May 3, 1999
WOODINVILLE--The source of natural gas fumes that apparently sent five Timbercrest Junior High students to Evergreen Hospital with headaches and nausea April 15 has not been determined.
"By the time we received citizen complaints and investigated, the strong winds that day had already dispersed the gas over a six-mile radius," said Deputy Chief Dominick Marzano of the Woodinville Fire & Life Safety District. "We sent a large response force to the area of several complaint calls. We stopped our trucks at Paradise Lake Rd. and Woodinville-Duvall Rd., where we detected the strongest smell. That is two miles from Timbercrest. This was a much larger problem than just the grade school area. Northwest Pipeline Corporation's natural gas pipeline crosses Woodinville-Duvall at 210th NE. We stopped traffic and didn't go any further, because vehicle engines are potential ignition sources. We didn't want a repeat of two summers ago, when a leak in this pipeline caught fire up by Mt. Vernon."

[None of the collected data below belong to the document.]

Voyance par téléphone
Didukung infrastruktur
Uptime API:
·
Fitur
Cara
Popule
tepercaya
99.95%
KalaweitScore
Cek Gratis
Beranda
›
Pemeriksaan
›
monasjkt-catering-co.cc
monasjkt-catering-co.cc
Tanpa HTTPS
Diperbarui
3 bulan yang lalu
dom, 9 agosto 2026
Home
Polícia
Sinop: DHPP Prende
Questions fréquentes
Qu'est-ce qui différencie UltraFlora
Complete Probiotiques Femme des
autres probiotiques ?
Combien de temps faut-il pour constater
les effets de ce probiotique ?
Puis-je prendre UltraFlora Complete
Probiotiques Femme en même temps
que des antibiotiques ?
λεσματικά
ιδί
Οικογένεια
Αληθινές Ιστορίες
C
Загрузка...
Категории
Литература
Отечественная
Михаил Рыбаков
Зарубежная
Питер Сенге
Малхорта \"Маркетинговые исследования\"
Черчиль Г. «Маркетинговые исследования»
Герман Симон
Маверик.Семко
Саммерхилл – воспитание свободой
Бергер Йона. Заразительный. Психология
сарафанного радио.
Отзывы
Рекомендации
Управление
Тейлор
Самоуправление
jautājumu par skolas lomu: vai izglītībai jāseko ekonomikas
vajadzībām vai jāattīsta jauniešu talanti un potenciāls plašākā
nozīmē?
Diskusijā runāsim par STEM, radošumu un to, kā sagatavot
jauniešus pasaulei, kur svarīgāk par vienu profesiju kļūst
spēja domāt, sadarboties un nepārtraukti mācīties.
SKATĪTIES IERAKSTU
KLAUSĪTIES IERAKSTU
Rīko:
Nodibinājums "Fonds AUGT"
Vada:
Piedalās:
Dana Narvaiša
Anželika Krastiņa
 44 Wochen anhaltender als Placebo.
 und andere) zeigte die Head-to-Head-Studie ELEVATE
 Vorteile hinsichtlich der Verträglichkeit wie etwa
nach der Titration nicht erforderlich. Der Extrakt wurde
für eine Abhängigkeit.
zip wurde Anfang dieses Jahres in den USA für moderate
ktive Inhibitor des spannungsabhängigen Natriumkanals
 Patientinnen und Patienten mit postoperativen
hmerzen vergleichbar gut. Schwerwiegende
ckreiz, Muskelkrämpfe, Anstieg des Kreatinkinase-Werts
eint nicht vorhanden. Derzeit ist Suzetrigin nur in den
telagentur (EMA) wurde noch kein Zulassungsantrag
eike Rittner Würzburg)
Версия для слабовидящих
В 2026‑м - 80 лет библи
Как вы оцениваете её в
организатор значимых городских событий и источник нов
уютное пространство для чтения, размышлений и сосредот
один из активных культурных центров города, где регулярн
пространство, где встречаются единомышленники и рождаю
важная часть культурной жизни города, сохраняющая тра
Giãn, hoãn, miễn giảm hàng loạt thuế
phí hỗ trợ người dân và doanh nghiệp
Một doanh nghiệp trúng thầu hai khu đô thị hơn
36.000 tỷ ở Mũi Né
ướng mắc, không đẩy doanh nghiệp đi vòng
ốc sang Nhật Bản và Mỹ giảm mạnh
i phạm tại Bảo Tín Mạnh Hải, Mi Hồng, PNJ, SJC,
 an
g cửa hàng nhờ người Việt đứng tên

Marzano said the Fire & Life Safety District's post-incident analysis (PIA) has located no definite source for the gas leak. Puget Sound Energy and Northwest Pipeline have both denied any knowledge of a release of gas on that day, although both companies have pipelines that run through that area.
"Gas utilities regularly vent gas and then shut the vents again," said Marzano. "An abrupt shutdown of a gas line can also cause an automatic venting." Ideally, gas companies would alert them to an unusual venting situation, he said.
Julie Hoss, the mother of one of the children sent to Evergreen, said she was concerned that she hadn't heard any follow-up explanation for the emergency, since it caused a stoppage of school activities. Marzano said the PIA had just been completed (April 23), and he would be contacting Timbercrest officials soon to arrange a presentation of his findings at the school.
Marzano did say that more factors than gas might have contributed to student discomfort. "The 15th was one of those hot days last week, after a long cold period. We don't want to minimize the gas concern, but we also understand that students had already been out on the playfield in the sun for an hour as part of an emergency school evacuation drill, when the gas drifted that way," he said.